Gepubliceerd op 16-11-2020

Kalanderleeuwerik

betekenis & definitie

Melanocorypha calandra (Linnaeus: Alauda) 1766. Enkele malen in N waargenomen forse Leeuweriksoort uit ZuidEuropa en Noord-Afrika.

Voor Leeuwerik, zie aldaar.ETYMOLOGIE In vDE 1993: "Kalander <mnl calandre, calander." MH 1932 bij deze mnl namen: "Eene soort van leeuwerik." In N of België zal deze zelden naar hier afdwalende soort niet of nauwelijks uit het veld bekend zijn geweest. Lockwood 1993 maakt melding van de namen Calaundre en Chalaundre in E bronnen uit de 14e en 15e eeuw, waarbij niet zeker is welke soort bedoeld werd (c.1340: "chalaundre and wodelarke"). Het woord komt uit oudf, waar men er ws. de Kalanderleeuwerik mee aanduidde, maar in Engeland was het een 'abstracte', heerlijk zingende Leeuwerik, alleen bekend uit de hoofse literatuur [Lockwood sub Calaundre]. Dit was dan ws. ook het geval bij mnl Calander; het mnl ww. calanderen 'zich aan luidruchtige vrolijkheid overgeven' wijst daar ook op.

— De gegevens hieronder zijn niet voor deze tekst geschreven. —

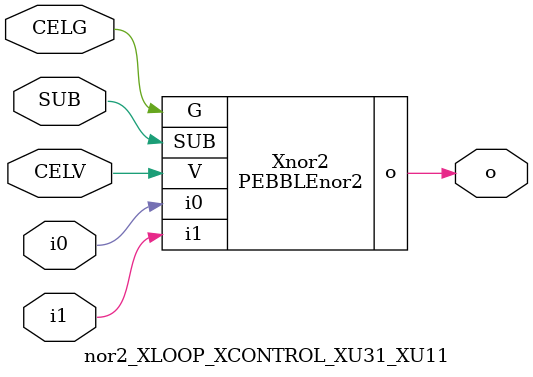
<source format=v>



module PEBBLEnor2 ( o, G, SUB, V, i0, i1 );

  input i0;
  input V;
  input i1;
  input G;
  output o;
  input SUB;
endmodule

//Celera Confidential Do Not Copy nor2_XLOOP_XCONTROL_XU31_XU11
//Celera Confidential Symbol Generator
//nor2
module nor2_XLOOP_XCONTROL_XU31_XU11 (CELV,CELG,i0,i1,o,SUB);
input CELV;
input CELG;
input i0;
input i1;
input SUB;
output o;

//Celera Confidential Do Not Copy nor2
PEBBLEnor2 Xnor2(
.V (CELV),
.i0 (i0),
.i1 (i1),
.o (o),
.SUB (SUB),
.G (CELG)
);
//,diesize,PEBBLEnor2

//Celera Confidential Do Not Copy Module End
//Celera Schematic Generator
endmodule

</source>
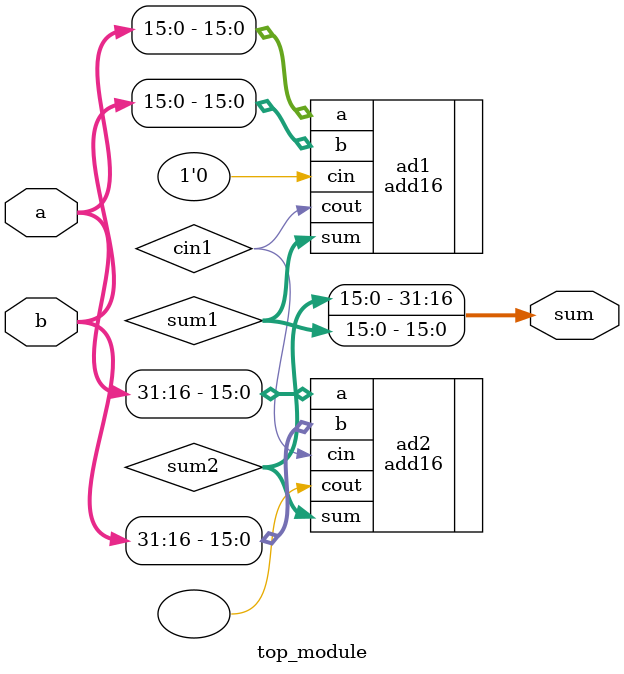
<source format=v>
module top_module(
    input [31:0] a,
    input [31:0] b,
    output [31:0] sum
);
    wire [15:0] sum1,sum2;
    wire cin1;
    add16 ad1(.a(a[15:0]), .b(b[15:0]), .cin(1'b0), .sum(sum1), .cout(cin1) );
    add16 ad2(.a(a[31:16]), .b(b[31:16]), .cin(cin1), .sum(sum2), .cout() );
    
    assign sum = {sum2,sum1};
endmodule
</source>
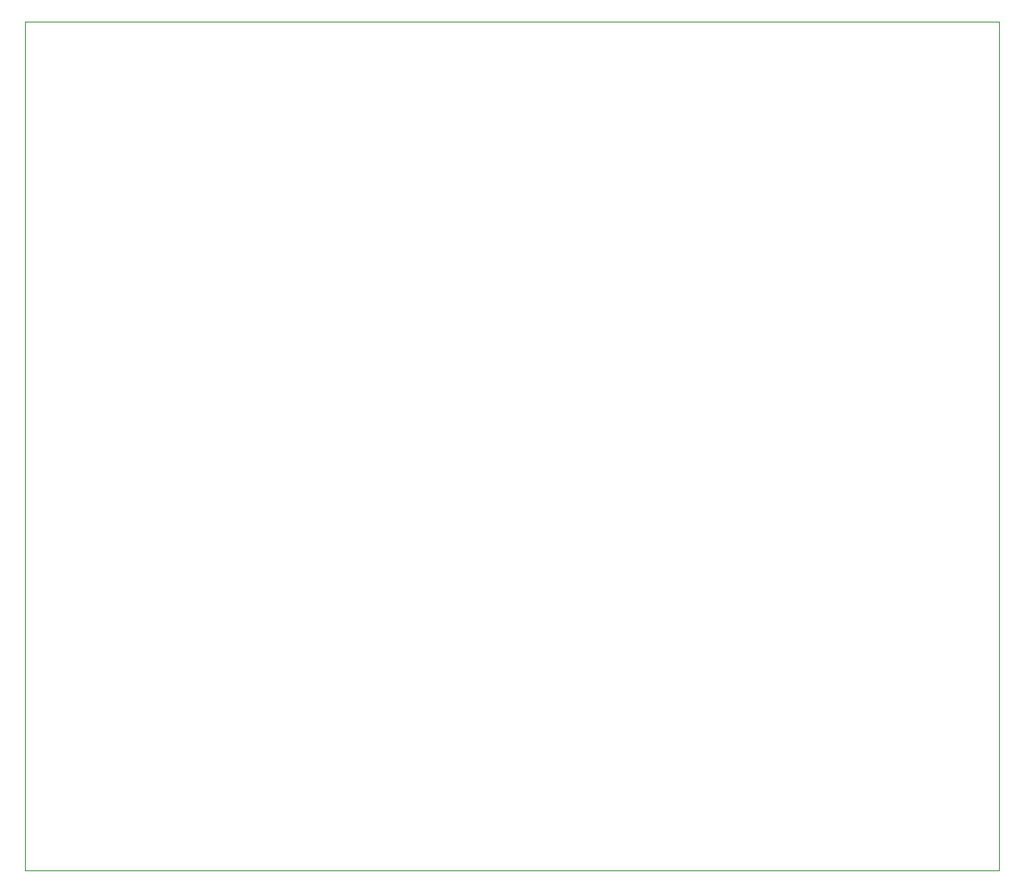
<source format=gbr>
%TF.GenerationSoftware,KiCad,Pcbnew,(6.0.6)*%
%TF.CreationDate,2022-08-14T22:29:34-04:00*%
%TF.ProjectId,raspberry_pi_wiring_harness,72617370-6265-4727-9279-5f70695f7769,rev?*%
%TF.SameCoordinates,Original*%
%TF.FileFunction,Profile,NP*%
%FSLAX46Y46*%
G04 Gerber Fmt 4.6, Leading zero omitted, Abs format (unit mm)*
G04 Created by KiCad (PCBNEW (6.0.6)) date 2022-08-14 22:29:34*
%MOMM*%
%LPD*%
G01*
G04 APERTURE LIST*
%TA.AperFunction,Profile*%
%ADD10C,0.100000*%
%TD*%
G04 APERTURE END LIST*
D10*
X50000000Y-50000000D02*
X149060000Y-50000000D01*
X149060000Y-50000000D02*
X149060000Y-136360000D01*
X149060000Y-136360000D02*
X50000000Y-136360000D01*
X50000000Y-136360000D02*
X50000000Y-50000000D01*
M02*

</source>
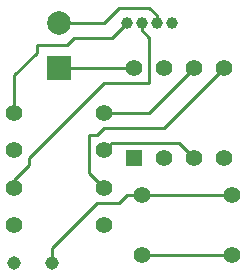
<source format=gbl>
G04 (created by PCBNEW (2013-mar-25)-stable) date Monday, September 30, 2013 02:43:07 PM*
%MOIN*%
G04 Gerber Fmt 3.4, Leading zero omitted, Abs format*
%FSLAX34Y34*%
G01*
G70*
G90*
G04 APERTURE LIST*
%ADD10C,0.006*%
%ADD11C,0.055*%
%ADD12C,0.0394*%
%ADD13R,0.0787X0.0787*%
%ADD14C,0.0787*%
%ADD15R,0.055X0.055*%
%ADD16C,0.045*%
%ADD17C,0.01*%
G04 APERTURE END LIST*
G54D10*
G54D11*
X56500Y-26750D03*
X56500Y-28750D03*
X53500Y-26750D03*
X53500Y-28750D03*
X52250Y-25250D03*
X49250Y-25250D03*
X52250Y-24000D03*
X49250Y-24000D03*
X52250Y-26500D03*
X49250Y-26500D03*
X52250Y-27750D03*
X49250Y-27750D03*
G54D12*
X54500Y-21000D03*
X54000Y-21000D03*
X53500Y-21000D03*
X53000Y-21000D03*
G54D13*
X50750Y-22500D03*
G54D14*
X50750Y-21000D03*
G54D15*
X53250Y-25500D03*
G54D11*
X54250Y-25500D03*
X55250Y-25500D03*
X56250Y-25500D03*
X56250Y-22500D03*
X55250Y-22500D03*
X54250Y-22500D03*
X53250Y-22500D03*
G54D16*
X49250Y-29000D03*
X50500Y-29000D03*
G54D17*
X50500Y-29000D02*
X50500Y-28500D01*
X50500Y-28500D02*
X52000Y-27000D01*
X52000Y-27000D02*
X52750Y-27000D01*
X52750Y-27000D02*
X53000Y-26750D01*
X53000Y-26750D02*
X53500Y-26750D01*
X54000Y-21000D02*
X54000Y-20750D01*
X54000Y-20750D02*
X53750Y-20500D01*
X53750Y-20500D02*
X52750Y-20500D01*
X52750Y-20500D02*
X52250Y-21000D01*
X52250Y-21000D02*
X50750Y-21000D01*
X53500Y-26750D02*
X56500Y-26750D01*
X49250Y-24000D02*
X49250Y-22750D01*
X49250Y-22750D02*
X50000Y-22000D01*
X50000Y-22000D02*
X50000Y-21750D01*
X50000Y-21750D02*
X51000Y-21750D01*
X51000Y-21750D02*
X51250Y-21500D01*
X51250Y-21500D02*
X52500Y-21500D01*
X52500Y-21500D02*
X53000Y-21000D01*
X49250Y-26500D02*
X49250Y-26250D01*
X49250Y-26250D02*
X49750Y-25750D01*
X49750Y-25750D02*
X49750Y-25500D01*
X49750Y-25500D02*
X52250Y-23000D01*
X52250Y-23000D02*
X53750Y-23000D01*
X53750Y-23000D02*
X53750Y-21500D01*
X53750Y-21500D02*
X53500Y-21250D01*
X53500Y-21250D02*
X53500Y-21000D01*
X56500Y-28750D02*
X53500Y-28750D01*
X50750Y-22500D02*
X53250Y-22500D01*
X56250Y-22500D02*
X54250Y-24500D01*
X54250Y-24500D02*
X52250Y-24500D01*
X52250Y-24500D02*
X52000Y-24750D01*
X52000Y-24750D02*
X51750Y-24750D01*
X51750Y-24750D02*
X51750Y-26000D01*
X51750Y-26000D02*
X52250Y-26500D01*
X55250Y-22500D02*
X53750Y-24000D01*
X53750Y-24000D02*
X52250Y-24000D01*
X52250Y-25250D02*
X52500Y-25000D01*
X52500Y-25000D02*
X54750Y-25000D01*
X54750Y-25000D02*
X55250Y-25500D01*
M02*

</source>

Uit Van Maerlant c.1266 de volgende dichtregels: vs.875 Calendris dats die calander:

Soeter singhetcume1 enighe ander, Ende dats die sake twi si staen In gaiolen vaste ghevaen2.

Nochtan dinct si vergheten al3 Haren karker ende haer mesval, Ende singhet altoes in der ghebare, Als of haer ghevanghenesse wilde ware Ende conterfaet der voghelijn sanc Altoes met hare kelen clanc.

Bi desen voghele machmen verstaen4 Hem die met minnen es bevaen, Dat een swaer karker es ende soete.

Cume hevet hi enighe moete5 Om yet te pensen dan omme sanc, Ende om feeste ende om spel ghemanc.

Der minnen karker geeft hi prijs, Want et dinct hem een paradijs.

Gr kalandros = Kalanderleeuwerik [Coomans de Ruiter et al.; Jobling 1991]. Via volksLat kalandra, calendris is de naam in vele talen terecht gekomen en ook in de wetenschappelijke naam. vDE geeft als synoniem 'Ringleeuwerik'. Hoe Gr kalandros etymologisch verklaard moet worden, is niet bekend. Men zou kunnen opperen: kalandros <kulindros 'cilinder', duidende op de 'ring' of (platte) cilinder om de nek van de vogel (duidend op de zwarte zijnekvlekken; de ring is dus niet compleet).

Mnl calander betekent ook: 'mangel tot glanzing van weefsel, leer en papier'. De VK (c.1616) noemt het bijbehorende ww. als volgt: "kallanderen (het lijnwaet) ... polire" (Latpolire 'polijsten, glad maken') en voegt daar de F en E equivalenten 'calendrer' en 'galaunt' aan toe. De insectennaam Klander of Kalander, Trogoderma granarium, heeft een andere etymologie, is namelijk na dissimilatie uit oudf charanton 'korenworm' ontstaan. 1 2 3 4 5

1 nauwelijks
2 En dat is waarom ze in vogelkooien gevangen worden gehouden
3 Toch lijkt zij alles te vergeten,

Haar kerker en haar treurige toestand En zingt steeds maar alsof haar gevangenis weelde is, En bootst de zang van andere vogels Altoos met haar keelklanken na.

4 Deze vogels kun je vergelijken

met iemand die bemint, wat een zware opgave is, maar ook een prettige.

5 Nauwelijks heeft hij enige tijd om aan iets anders te denken dan zang en feesten en spel. Hij zingt een loflied op de kerker van de liefde; het is hem als een paradijs.